Bryan Cohen Sep. 23, 2011, 10:38am

Van Hollen

MADISON, Wis. (Legal Newsline) - Wisconsin Attorney General J.B. Van Hollen announced judgments against contractors in Janesville and Eagle this week for alleged environmental violations.

Rock County Circuit Court Judge Michael R. Fitzpatrick ordered a judgment against J.P. Cullen & Sons Inc. of Janesville, requiring the company to pay $25,000 in mandatory court costs, forfeitures and surcharges to the county's clerk of court for a series of alleged asbestos violations.

In addition, Eagle Spring Environmental Ltd. and contractor Lee Cresca have been ordered to pay $7,500 in assessments, forfeitures, costs and fees for allegedly filling wetlands illegally and removing material from grading on the banks of a pond without a permit from the Department of Natural Resources.

J.P. Cullen bid on and won a general contract by the city of Janesville to renovate the interior of its public building. The city identified in its plans and specifications the presence of asbestos in pipe elbows and mastic but not in ceiling materials. J.P. Cullen allegedly did not inspect the ceiling for asbestos.

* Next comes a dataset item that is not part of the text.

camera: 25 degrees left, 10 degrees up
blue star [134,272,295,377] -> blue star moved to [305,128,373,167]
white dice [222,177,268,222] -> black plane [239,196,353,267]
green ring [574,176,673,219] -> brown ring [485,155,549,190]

During the 2005 renovation, J.P. Cullen employees demolished a plaster ceiling on the first floor of the municipal building, which was later found to contain asbestos. The complaint alleges the demolition of these ceilings violated state law because it was not thoroughly inspected prior to demolition and because the company failed to notify the Department of Natural Resources at least 10 days prior to commencing its renovation activity. In addition, the company allegedly did not follow various required asbestos handling procedures and supervision requirements. When the asbestos debris was discovered, renovation stopped and the site was properly abated.

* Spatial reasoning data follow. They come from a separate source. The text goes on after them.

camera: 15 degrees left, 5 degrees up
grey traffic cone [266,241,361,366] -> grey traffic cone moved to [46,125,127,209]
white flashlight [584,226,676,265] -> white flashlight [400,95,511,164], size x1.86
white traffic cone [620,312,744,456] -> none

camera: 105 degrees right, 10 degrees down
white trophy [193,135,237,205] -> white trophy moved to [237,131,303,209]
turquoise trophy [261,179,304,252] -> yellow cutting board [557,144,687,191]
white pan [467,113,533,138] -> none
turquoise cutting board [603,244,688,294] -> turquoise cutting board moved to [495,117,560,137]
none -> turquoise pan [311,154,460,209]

According to the other complaint, Cresca and Eagle Spring Environmental began work on a New Berlin construction project to deepen an artificial navigable pond that is connected to a navigable tributary of Poplar Creek by grading and dredging the pond's banks and outlet. The company began the work as a contractor retained by the property owner and allegedly removed material from the pond, discharged sediment into nearby wetlands and disturbed .83 acres of land on the banks of the pond and its outlet stream without first obtaining a water quality certification or permit for the work.

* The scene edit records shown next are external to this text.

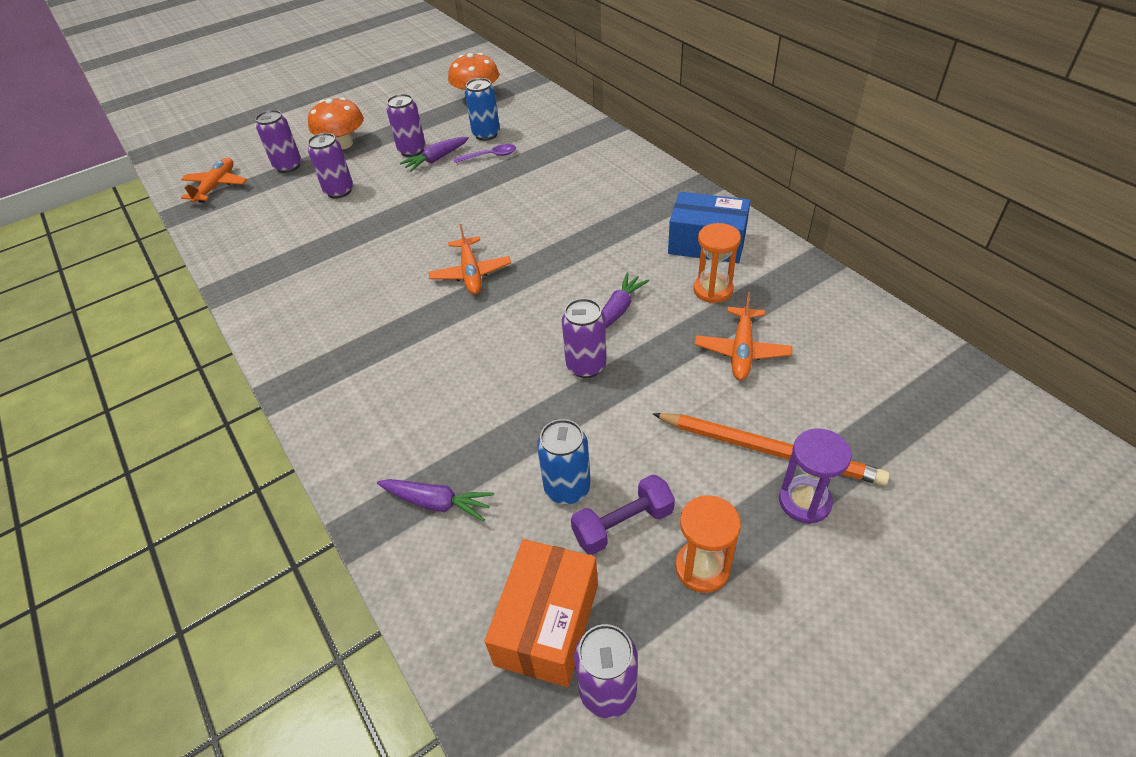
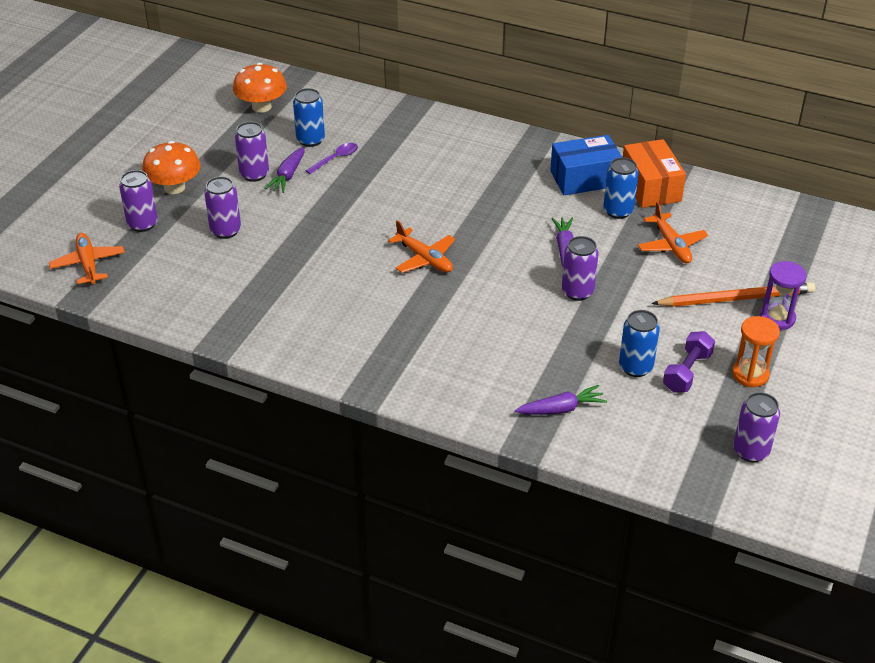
camera: 35 degrees left, 5 degrees down
orange box [484,539,598,687] -> orange box moved to [623,139,686,208]
orange hourglass [693,223,741,303] -> blue can [603,157,639,219]

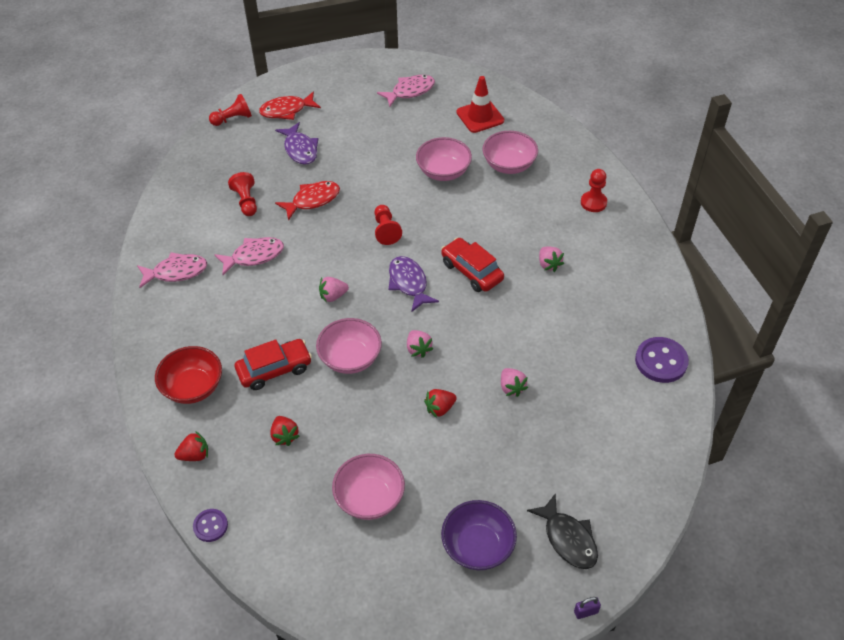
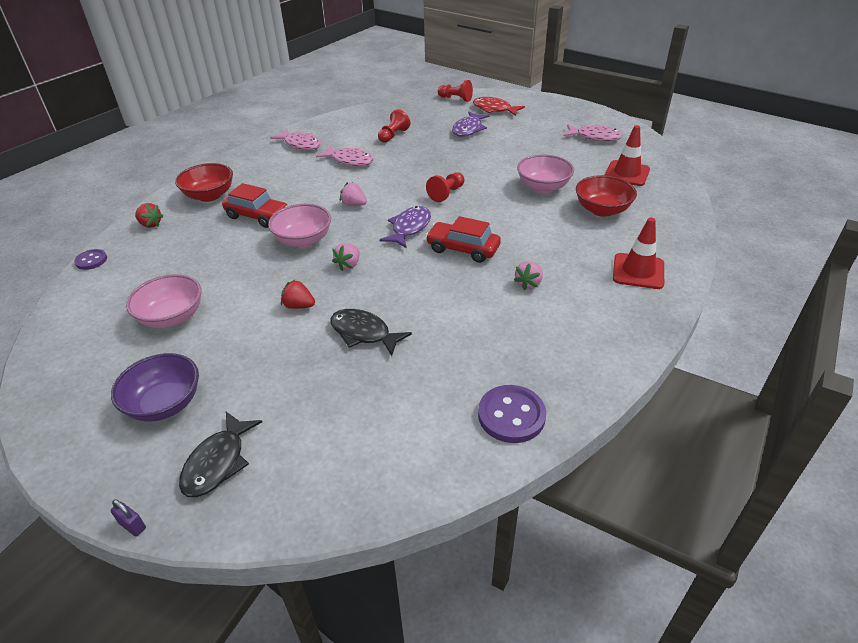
camera: 50 degrees right, 10 degrees down
red strawberry [270,416,299,446] -> none
red fish [275,181,340,221] -> none
red car [441,238,504,292] -> red car turned 75 degrees counterclockwise [426,216,501,263]
pink bowl [482,131,538,174] -> red bowl [576,175,637,217]
pink strawberry [501,368,528,397] -> black fish [330,309,412,356]
red pawn [581,169,607,212] -> red traffic cone [613,218,664,289]

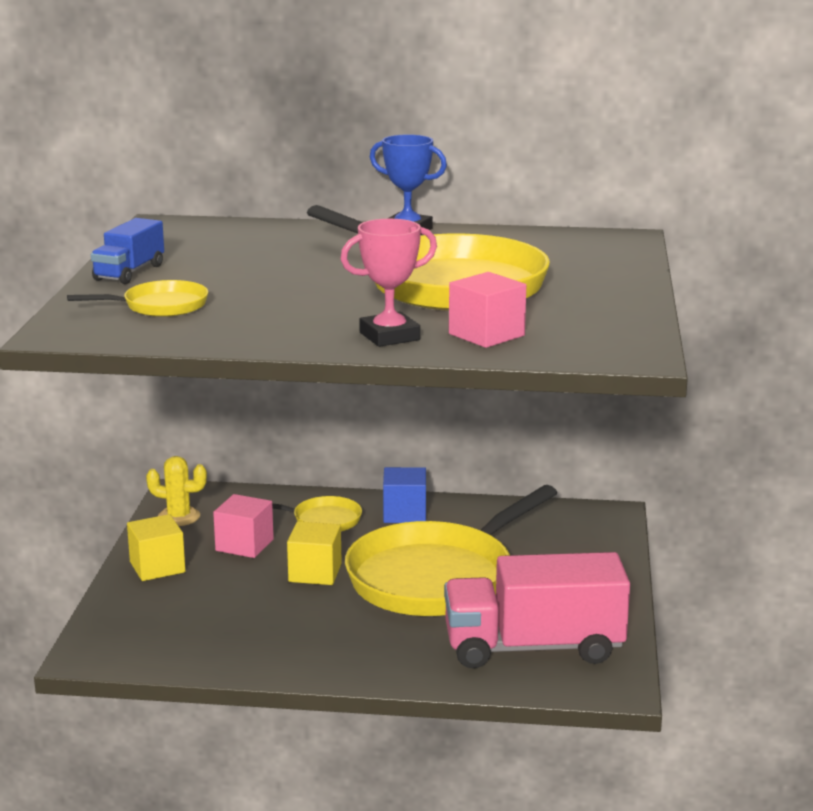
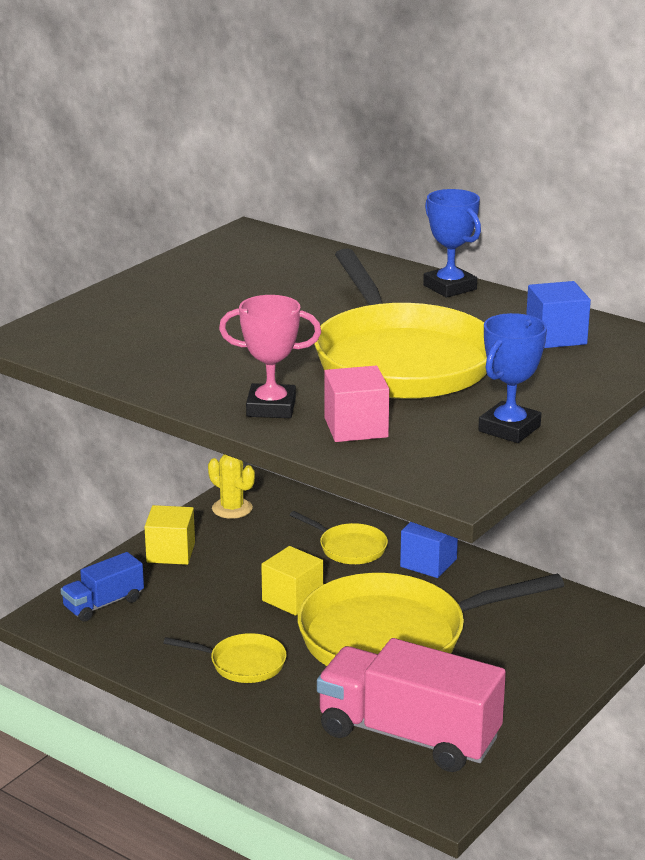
camera: 30 degrees right, 5 degrees up
yellow pan [67,280,208,317] -> yellow pan moved to [163,633,287,683]
blue truck [91,218,164,284] -> blue truck moved to [61,552,144,622]
pink cube [213,494,274,558] -> none
none -> blue trophy [478,313,547,443]
none -> blue cube [526,281,591,348]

"Wisconsin law requires that contractors obtain and follow permits designed to prevent pollution and to protect public rights in the state's wetlands and navigable waters," Van Hollen said. "The Wisconsin Department of Justice will continue to work with the DNR to ensure that Wisconsin's water resources are safeguarded through compliance with the law."

This is the state's sixth prosecution against Cresca and/or Eagle Spring Environmental since 2005 pertaining to illegal waterway and wetland disturbance activities. In addition to paying a $7,500 judgment, Cresca and Eagle Spring Environmental are also required to pay $38,426.22 in outstanding judgments in the other five cases.